Adam Resurrected
Trauma, dolore e memoria in uno dei migliori film di Paul Schrader, interpretato da un eccezionale Jeff Goldblum.
Distante, per diversi aspetti, dai territori solitamente battuti da Paul Schrader, Adam Resurrected è una discesa a ritroso nel dolore, è l’elaborazione di un trauma, è un’elegia che indaga il potenziale - distruttivo più che salvifico – della memoria. Si tratta del racconto di un viaggio essenzialmente psichico ed emotivo, solidamente costruito attorno al corpo/volto dell’eccezionale Jeff Goldblum, qui nel ruolo di un famoso illusionista e clown che, deportato in un campo di concentramento, avrà salva la vita proprio grazie alle sue stravaganti abilità. Tuttavia il suo spietato e perverso “padrone” non vorrà soltanto un intrattenitore personale ma più esattamente un cane fedele, sottomesso e obbediente. La prima metamorfosi sarà dunque la quintessenza dell’umiliazione: Adam camminerà a quattro zampe e mangerà da una ciotola, contendendosi il cibo con il pastore tedesco del suo aguzzino.
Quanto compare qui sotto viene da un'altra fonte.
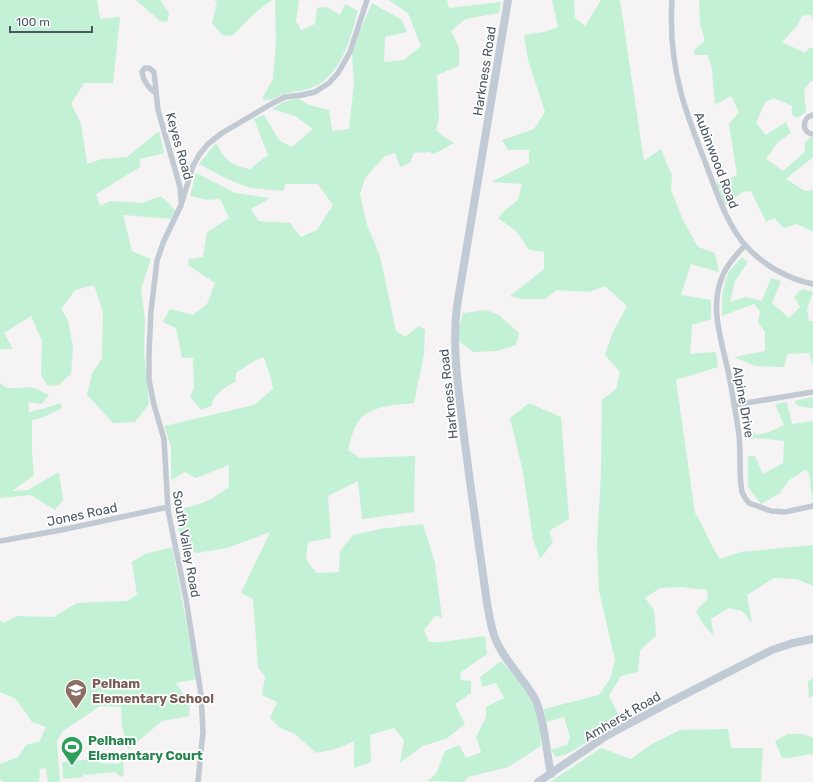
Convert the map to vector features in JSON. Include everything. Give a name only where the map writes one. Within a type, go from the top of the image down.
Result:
[{"type":"main road","name":"Harkness Road","points":[[508,0],[457,306],[455,355],[465,449],[486,599],[492,629],[500,650],[530,692],[536,703],[542,722],[552,774]]},
{"type":"main road","name":"Amherst Road","points":[[538,782],[552,774],[606,736],[720,676],[779,647],[798,641],[813,639]]},
{"type":"street","name":"South Valley Road","points":[[198,782],[203,732],[201,694],[186,599],[168,507],[165,444],[150,389],[149,354],[152,302],[157,261],[163,243],[181,205],[194,164],[199,154],[213,140],[273,103],[286,97],[315,92],[335,77],[350,52],[367,0]]},
{"type":"street","name":"Aubinwood Road","points":[[672,0],[671,28],[674,59],[683,101],[721,205],[745,245],[759,258],[781,273],[796,280],[813,284]]},
{"type":"street","name":"Keyes Road","points":[[155,93],[160,118],[180,187],[181,205]]},
{"type":"street","points":[[813,115],[808,116],[805,119],[804,125],[806,132],[813,134]]},
{"type":"street","name":"Alpine Drive","points":[[745,245],[726,268],[720,281],[717,315],[719,336],[726,361],[740,440],[741,486],[743,495],[747,501],[757,507],[778,512],[813,506]]},
{"type":"street","points":[[734,405],[813,392]]},
{"type":"street","name":"Jones Road","points":[[0,542],[168,507]]},
{"type":"green space","points":[[0,0],[97,0],[100,19],[120,17],[113,83],[84,83],[71,104],[81,123],[87,164],[102,159],[127,157],[159,131],[164,153],[140,159],[140,167],[96,194],[100,206],[110,201],[142,203],[161,196],[175,210],[171,219],[123,215],[132,251],[151,259],[141,289],[145,319],[144,351],[149,404],[135,422],[113,423],[87,395],[92,374],[102,358],[103,312],[94,285],[75,290],[61,309],[68,320],[73,347],[71,374],[58,385],[48,386],[41,375],[42,341],[31,316],[4,333],[13,349],[0,350]]},
{"type":"green space","points":[[136,0],[160,0],[169,13],[167,22],[160,21]]},
{"type":"green space","points":[[214,0],[272,0],[255,13],[232,36],[222,35],[212,23],[217,2]]},
{"type":"green space","points":[[275,0],[299,0],[296,21],[301,30],[315,24],[317,8],[327,7],[340,15],[345,4],[358,11],[347,45],[336,67],[329,76],[320,84],[309,89],[288,93],[270,100],[266,100],[262,99],[273,79],[276,42]]},
{"type":"green space","points":[[389,0],[447,0],[449,8],[501,2],[499,13],[465,19],[451,31],[459,47],[459,66],[437,75],[439,119],[436,130],[454,143],[434,154],[429,152],[414,153],[410,163],[400,167],[395,153],[385,156],[365,178],[360,194],[367,225],[380,256],[396,331],[405,337],[419,326],[425,330],[424,354],[414,403],[381,408],[369,412],[363,416],[355,427],[348,450],[360,458],[415,456],[414,512],[362,519],[358,481],[328,496],[331,538],[308,542],[306,559],[316,573],[339,572],[340,551],[353,535],[380,529],[423,524],[435,563],[442,618],[436,615],[424,630],[429,642],[442,642],[485,636],[487,654],[460,673],[461,680],[471,681],[471,693],[455,704],[465,724],[446,739],[422,746],[400,763],[404,740],[394,728],[370,735],[371,762],[354,768],[354,741],[336,749],[316,753],[295,734],[280,728],[270,718],[277,702],[262,695],[265,677],[258,667],[253,599],[241,593],[270,532],[227,548],[197,553],[184,546],[177,525],[174,509],[197,505],[216,496],[229,487],[229,465],[196,478],[185,472],[171,480],[171,446],[164,426],[254,405],[273,389],[264,357],[254,361],[236,373],[236,382],[220,391],[212,402],[211,406],[201,410],[190,397],[194,388],[193,358],[182,358],[176,328],[163,322],[170,309],[193,315],[207,304],[215,283],[188,265],[189,259],[203,257],[207,232],[229,218],[220,199],[208,200],[190,196],[196,173],[235,193],[270,198],[251,209],[259,221],[290,223],[301,237],[317,230],[333,205],[318,184],[286,184],[283,191],[250,188],[227,179],[199,164],[216,143],[229,161],[243,168],[250,169],[268,155],[254,119],[264,115],[279,140],[292,147],[313,129],[295,116],[272,109],[284,102],[298,98],[309,105],[329,110],[332,131],[349,129],[354,84],[352,55],[359,33],[372,3],[402,20],[407,32],[385,37],[384,62],[404,60],[421,46],[408,13]]},
{"type":"green space","points":[[552,0],[574,0],[575,18],[585,26],[601,0],[620,0],[644,161],[661,149],[672,176],[671,190],[683,220],[698,247],[715,253],[719,272],[691,264],[681,295],[711,300],[711,319],[692,325],[690,354],[716,352],[718,367],[676,380],[695,513],[720,559],[740,552],[813,545],[813,586],[797,579],[774,578],[747,595],[752,623],[742,611],[729,608],[711,619],[714,636],[703,624],[696,611],[708,598],[707,590],[681,587],[660,588],[645,598],[654,610],[656,636],[640,650],[638,672],[621,676],[609,696],[622,722],[567,754],[556,757],[551,750],[567,745],[570,737],[564,717],[546,722],[544,709],[599,695],[610,679],[615,660],[599,591],[597,544],[601,472],[602,400],[616,389],[620,372],[605,355],[612,334],[627,306],[605,286],[589,292],[557,290],[545,299],[521,299],[510,296],[544,269],[544,252],[529,250],[517,232],[498,218],[505,210],[518,200],[522,184],[491,182],[529,163],[529,150],[508,150],[502,140],[534,129],[545,112],[528,60],[524,35],[544,32],[558,27]]},
{"type":"green space","points":[[699,0],[813,0],[813,18],[810,15],[802,16],[797,26],[782,42],[805,53],[809,48],[813,48],[813,81],[811,81],[804,90],[806,112],[797,118],[792,115],[792,106],[774,98],[765,102],[756,123],[766,135],[786,122],[791,133],[778,142],[766,159],[783,171],[805,152],[805,142],[811,137],[813,138],[813,157],[786,179],[805,191],[813,190],[813,232],[797,224],[783,228],[775,218],[766,222],[751,191],[742,192],[725,206],[716,184],[737,175],[729,124],[739,112],[731,96],[715,105],[712,70],[708,55],[695,55],[694,50],[705,41],[700,23]]},
{"type":"green space","points":[[742,257],[748,262],[735,281],[730,302],[746,297],[762,301],[771,278],[781,281],[772,303],[789,318],[800,307],[794,297],[802,289],[813,292],[807,309],[809,321],[813,321],[813,366],[809,353],[787,354],[784,367],[755,366],[734,357],[765,351],[765,332],[758,323],[760,311],[754,304],[722,316],[722,295],[728,273]]},
{"type":"green space","points":[[486,310],[499,315],[519,333],[516,345],[497,351],[473,352],[460,342],[458,333],[463,313]]},
{"type":"green space","points":[[0,383],[8,388],[30,387],[38,389],[49,395],[42,404],[28,402],[29,412],[60,403],[62,408],[44,417],[32,420],[34,475],[12,491],[28,490],[59,472],[63,500],[55,510],[31,495],[0,499]]},
{"type":"green space","points":[[813,397],[813,408],[798,406],[794,401]]},
{"type":"green space","points":[[787,402],[792,424],[813,421],[813,503],[809,473],[805,470],[788,481],[780,493],[761,504],[748,487],[748,456],[755,456],[763,474],[783,463],[784,441],[744,438],[744,428],[758,435],[784,425],[775,404]]},
{"type":"green space","points":[[529,403],[561,417],[569,519],[549,531],[553,542],[540,559],[533,539],[523,472],[510,418]]},
{"type":"green space","points":[[172,547],[197,679],[176,683],[190,704],[189,716],[162,721],[128,750],[122,726],[121,707],[100,706],[63,731],[57,741],[60,782],[48,782],[46,768],[40,769],[39,782],[4,782],[0,780],[0,764],[18,757],[26,745],[39,742],[46,727],[32,722],[16,699],[0,692],[0,620],[3,623],[17,616],[54,617],[77,603],[127,601],[137,595],[132,562],[145,554]]},
{"type":"green space","points":[[501,661],[522,686],[535,708],[540,722],[541,746],[508,767],[468,777],[464,782],[427,781],[436,774],[445,751],[459,745],[466,758],[481,752],[476,737],[486,717],[486,707],[504,698],[496,683],[482,687],[480,677]]},
{"type":"green space","points":[[813,678],[813,696],[809,698],[808,682]]},
{"type":"green space","points":[[728,729],[731,748],[763,748],[761,782],[550,782],[601,748],[631,759],[652,744],[680,730]]},
{"type":"green space","points":[[788,734],[803,734],[813,738],[813,755],[809,754],[782,758],[775,741]]},
{"type":"green space","points":[[94,757],[102,763],[117,764],[123,761],[124,775],[121,777],[115,772],[85,775],[83,773],[83,777],[63,779],[62,762],[94,759]]},
{"type":"place","name":"Pelham Elementary School","points":[[76,710]]},
{"type":"place","name":"Pelham Elementary Court","points":[[72,766]]}]
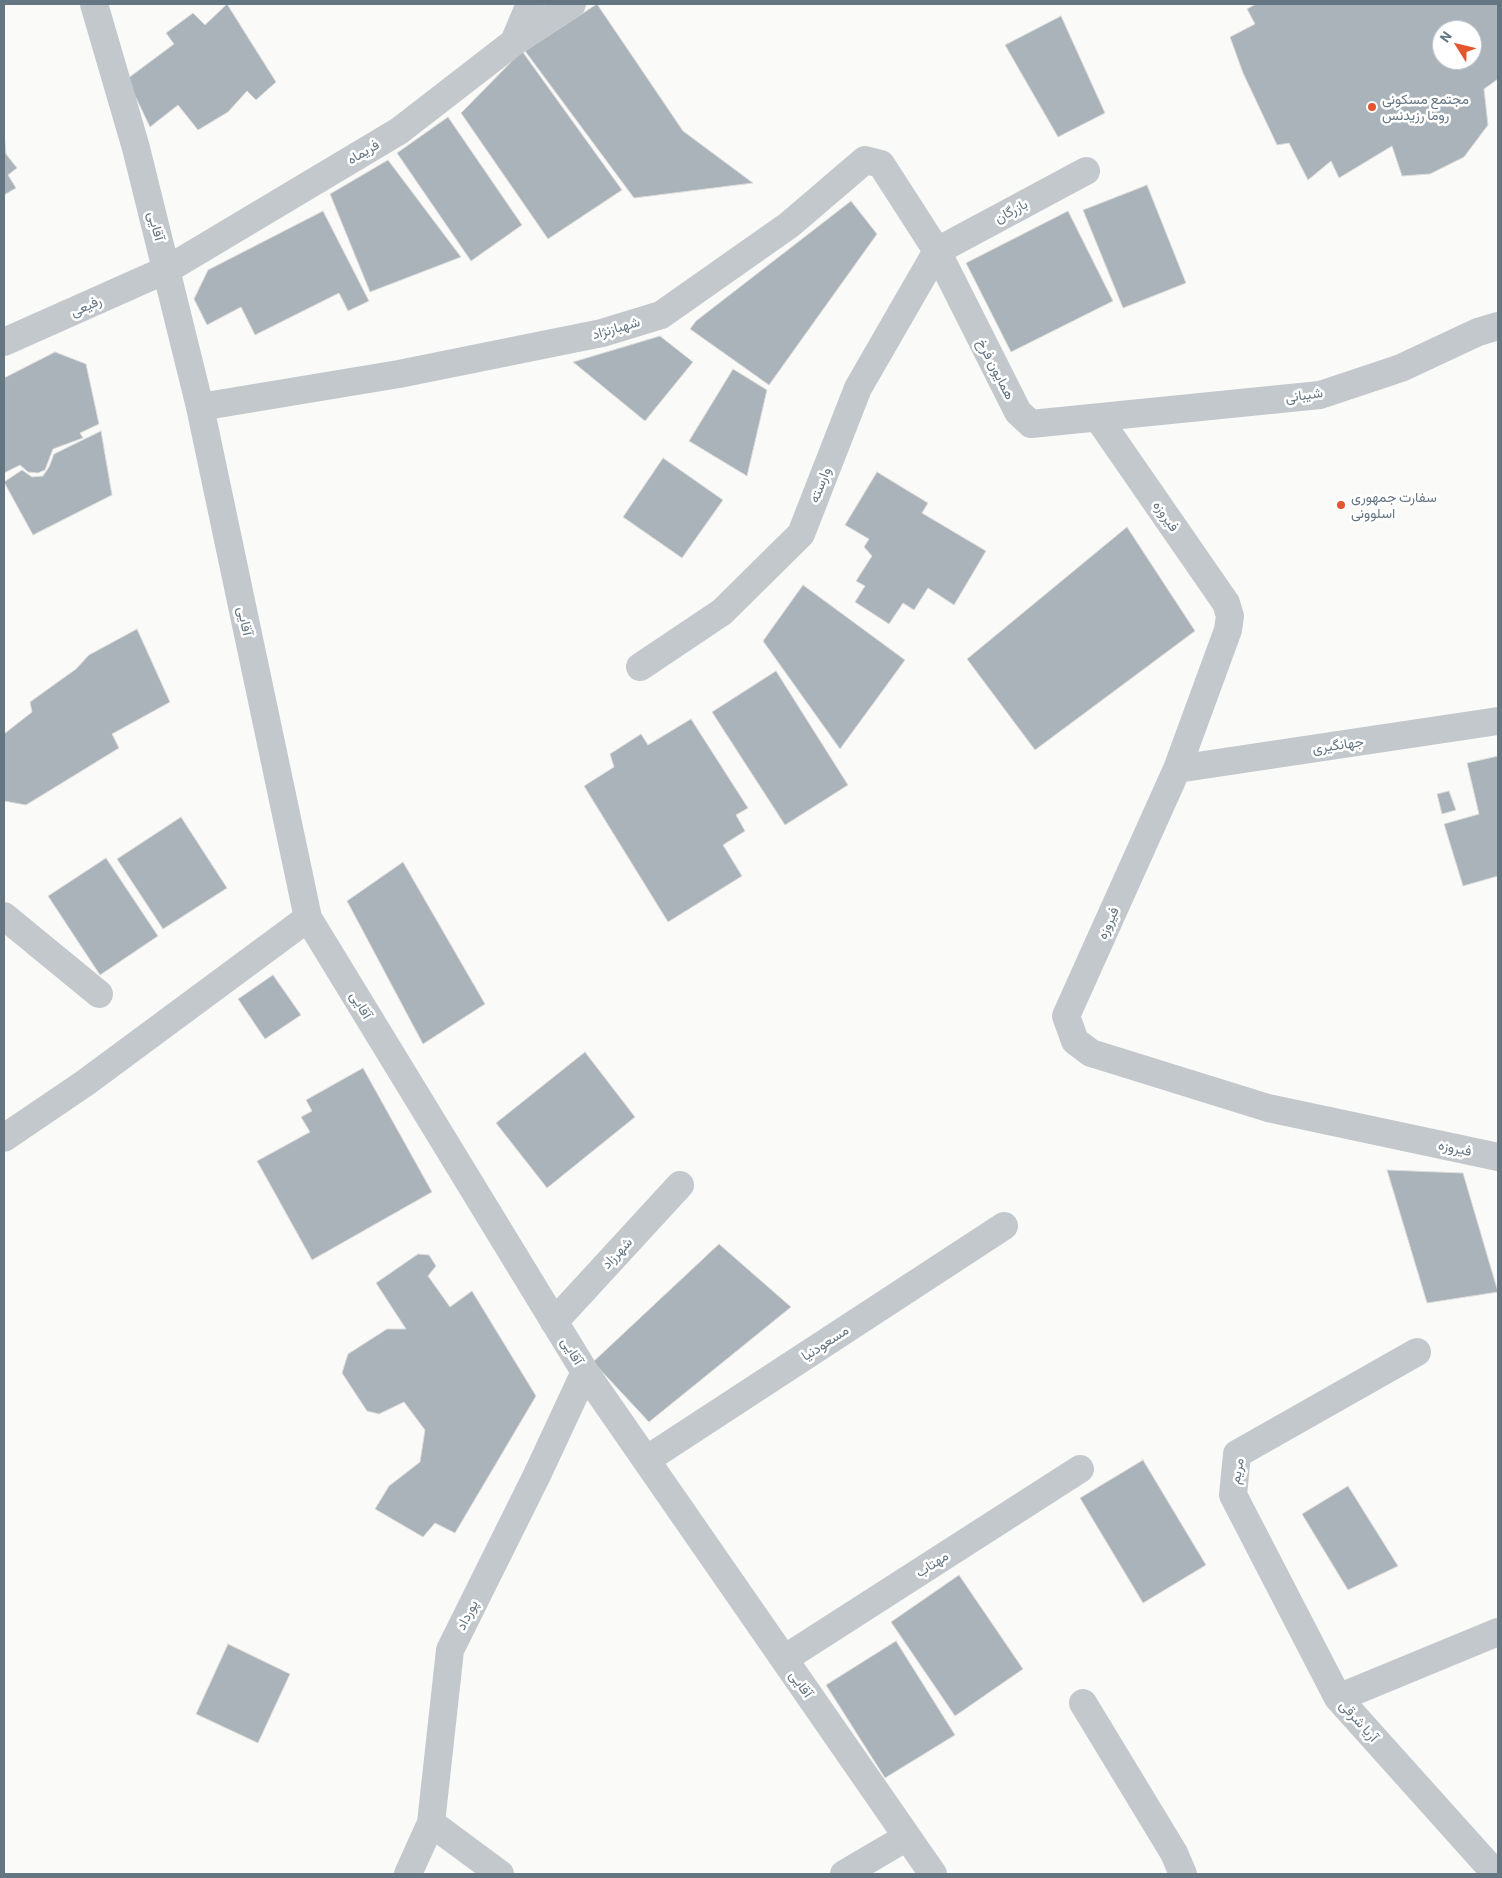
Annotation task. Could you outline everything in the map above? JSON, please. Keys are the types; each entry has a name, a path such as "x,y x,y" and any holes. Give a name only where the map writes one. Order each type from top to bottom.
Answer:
{"street":[{"name":"آقایی","path":"94,4 136,148 168,269 200,407 308,918 585,1372 933,1874"},
{"name":"فریماه","path":"168,269 398,131 514,42 530,4"},
{"path":"514,42 572,4"},
{"name":"شهبازنژاد","path":"200,407 409,372 602,333 661,315 789,225 865,160 881,164 937,251"},
{"name":"بازرگان","path":"937,251 1086,170"},
{"name":"همایون فرخ","path":"937,251 1023,418 1031,424 1098,418"},
{"name":"وارسته","path":"640,667 722,612 801,534 858,388 937,251"},
{"name":"رفیعی","path":"4,342 168,269"},
{"name":"شیبانی","path":"1098,418 1320,394 1401,368 1478,332 1498,326"},
{"name":"فیروزه","path":"1098,418 1226,603 1230,616 1228,630 1177,769 1066,1016 1075,1041 1092,1053 1268,1108 1498,1157"},
{"name":"جهانگیری","path":"1177,769 1498,721"},
{"path":"4,916 99,994"},
{"path":"4,1138 85,1083 308,918"},
{"name":"شهرزاد","path":"554,1322 680,1184"},
{"name":"مسعودنیا","path":"646,1460 1004,1226"},
{"name":"مریم","path":"1338,1698 1233,1495 1237,1454 1417,1352"},
{"name":"پورداد","path":"408,1874 431,1824 450,1650 585,1372"},
{"name":"مهتاب","path":"784,1659 1080,1469"},
{"name":"آریا شرقی","path":"1496,1874 1338,1698 1498,1632"},
{"path":"1083,1703 1174,1853 1183,1874"},
{"path":"431,1824 500,1874"},
{"path":"844,1874 907,1837"}],"building":[{"path":"227,4 276,82 256,100 247,91 228,112 198,130 178,105 150,127 127,79 174,44 166,33 193,13 205,25"},
{"path":"597,4 683,131 753,183 634,198 525,51"},
{"name":"مجتمع مسکونی روما رزیدنس","path":"1256,4 1498,4 1498,79 1484,89 1488,125 1464,157 1430,174 1402,176 1392,146 1339,178 1331,161 1308,180 1289,143 1277,145 1243,73 1230,37 1255,24 1247,9"},
{"path":"1061,16 1105,113 1058,137 1005,45"},
{"path":"522,51 622,190 548,239 461,113"},
{"path":"448,117 522,225 471,261 397,153"},
{"path":"4,133 6,154 17,168 8,175 16,188 4,195"},
{"path":"388,160 461,257 370,292 330,194"},
{"path":"1147,185 1186,283 1123,308 1083,210"},
{"path":"851,201 877,234 769,385 690,329 696,321"},
{"path":"323,211 369,301 348,311 339,293 255,335 241,307 207,325 194,299 208,270"},
{"path":"1068,211 1113,301 1011,352 966,263"},
{"path":"660,336 693,362 645,421 573,362"},
{"path":"55,352 86,364 99,424 80,433 83,438 53,449 45,470 38,473 28,472 20,465 4,473 4,378"},
{"path":"733,369 767,390 747,476 689,441"},
{"path":"101,431 112,495 33,535 4,482 22,470 32,477 43,476 54,454"},
{"path":"663,458 723,500 682,558 623,517"},
{"path":"877,472 928,503 922,513 986,551 954,605 928,588 914,610 903,603 889,624 855,602 865,586 856,581 872,556 864,547 869,539 845,525"},
{"path":"1127,527 1195,631 1035,750 967,659"},
{"path":"803,585 905,660 840,749 763,641"},
{"path":"137,629 170,702 112,734 119,748 26,805 4,801 4,734 32,712 30,702 76,669 89,655"},
{"path":"776,671 848,785 785,825 712,712"},
{"path":"691,719 748,808 736,815 745,831 723,845 742,876 668,922 584,786 614,767 610,754 641,734 648,745"},
{"path":"1498,756 1498,876 1463,886 1444,824 1479,814 1467,763"},
{"path":"1449,791 1456,810 1442,814 1437,794"},
{"path":"181,817 227,888 163,929 117,859"},
{"path":"106,858 158,936 100,975 48,896"},
{"path":"403,862 485,1004 423,1044 347,901"},
{"path":"273,975 301,1015 265,1039 238,999"},
{"path":"585,1052 635,1117 547,1188 496,1123"},
{"path":"363,1068 432,1192 312,1260 257,1161 310,1132 301,1117 312,1111 306,1100"},
{"path":"1387,1170 1463,1173 1498,1292 1427,1303"},
{"path":"719,1244 791,1307 649,1422 593,1362"},
{"path":"418,1254 429,1255 436,1266 428,1276 450,1307 472,1291 536,1396 455,1533 435,1523 423,1537 375,1509 389,1486 420,1462 425,1430 404,1402 379,1414 367,1411 342,1373 348,1354 387,1329 406,1329 376,1283"},
{"path":"1143,1460 1206,1565 1143,1603 1080,1498"},
{"path":"1348,1486 1398,1566 1348,1590 1302,1514"},
{"path":"959,1575 1023,1669 955,1716 891,1622"},
{"path":"896,1641 955,1735 885,1778 826,1685"},
{"path":"228,1644 290,1674 258,1743 196,1714"}],"place":[{"name":"مجتمع مسکونی روما رزیدنس","path":"1372,107"},
{"name":"سفارت جمهوری اسلوونی","path":"1341,505"}]}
La seconda metamorfosi è invece quella che, diversi anni dopo, lo farà ritornare uomo: nello sconfinato e ardente deserto israeliano, in una struttura dove vengono ospitati e curati i sopravvissuti all’olocausto afflitti da gravi disturbi psichici. Qui, però, il terribile trauma di Adam non fa altro che regredire al di sotto della superficie, nascondendosi senza mai sparire, inquinando in modo silenzioso e profondo il suo universo interiore per tornare alla luce – di tanto in tanto – con estrema virulenza.
L’elemento che scardinerà definitivamente questo apparente, fragilissimo equilibrio sarà l’arrivo di un bambino che – esattamente come avvenne per Adam – non è quasi più umano: ha un collare e una catena al collo, ringhia, morde e non riesce neppure a stare in piedi. Il nodo nevralgico del film è tutto in questo incontro/scontro di uguali, in questa specularità spaventosa e angosciante, dalla quale ripartire per affrontare e superare definitivamente gli spaventosi fantasmi della memoria, in una parola per resuscitare. Ritrovando, attraverso la solidarietà e l’amore, la propria perduta umanità.
Schrader compie una traiettoria precisa e netta, e allo stesso tempo estremamente insolita, per arrivare a parlare dell’Olocausto, perché quello che gli sta a cuore è essenzialmente ciò che avviene dopo. Si ispira, per quello che è certamente uno dei suoi film più riusciti, all’opera omonima dello scrittore israeliano Yoram Kaniuk. E se è vero che il regista si immerge completamente nella specificità della vicenda letteraria e nel preciso contesto storico descritto, tuttavia c’è un elemento peculiare che appartiene da sempre al suo cinema ed è, al contempo, il cuore pulsante della tormentosa situazione vissuta da Adam, ovvero l’elaborazione del senso di colpa. Che qui, va detto, non ha nulla a che vedere con il complesso retaggio di matrice religiosa (o meglio cristiana) che ritroviamo in diverse altre opere dell’autore americano, ma è piuttosto lo scotto che il protagonista si trova - ingiustamente – a pagare per essere riuscito a salvarsi dal campo di concentramento. Tuttavia, a quella che è nota come “sindrome del sopravvissuto” Adam dovrà aggiungere un’ulteriore, terribile lacerazione interiore, che amplifica in maniera sorda e insopportabile il suo senso di colpa, perché per salvare la propria vita ha accettato quella disgustosa metamorfosi che ha annichilito, inevitabilmente, la sua dignità di uomo e la sua integrità. E l’espiazione straziante di questo imperdonabile peccato passa tutta attraverso il corpo istrionico e vibrante del protagonista, un corpo che continuamente sviene, sanguina e si contorce, sempre a un passo dalla morte ma sempre pronto a tornare alla vita.